__TO DO__.
Only an exact repeat of the listing, without its images, counts as the answer.

*** Opening INPUT ***

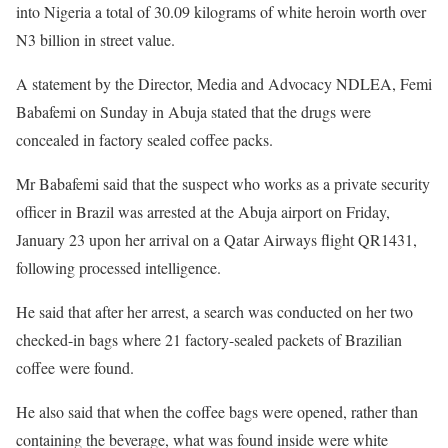
into Nigeria a total of 30.09 kilograms of white heroin worth over
N3 billion in street value.
A statement by the Director, Media and Advocacy NDLEA, Femi
Babafemi on Sunday in Abuja stated that the drugs were
concealed in factory sealed coffee packs.
Mr Babafemi said that the suspect who works as a private security
officer in Brazil was arrested at the Abuja airport on Friday,
January 23 upon her arrival on a Qatar Airways flight QR1431,
following processed intelligence.
He said that after her arrest, a search was conducted on her two
checked-in bags where 21 factory-sealed packets of Brazilian
coffee were found.
He also said that when the coffee bags were opened, rather than
containing the beverage, what was found inside were white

*** Closing INPUT ***

__ANSWER FOR THE TASK__.
into Nigeria a total of 30.09 kilograms of white heroin worth over
N3 billion in street value.
A statement by the Director, Media and Advocacy NDLEA, Femi
Babafemi on Sunday in Abuja stated that the drugs were
concealed in factory sealed coffee packs.
Mr Babafemi said that the suspect who works as a private security
officer in Brazil was arrested at the Abuja airport on Friday,
January 23 upon her arrival on a Qatar Airways flight QR1431,
following processed intelligence.
He said that after her arrest, a search was conducted on her two
checked-in bags where 21 factory-sealed packets of Brazilian
coffee were found.
He also said that when the coffee bags were opened, rather than
containing the beverage, what was found inside were white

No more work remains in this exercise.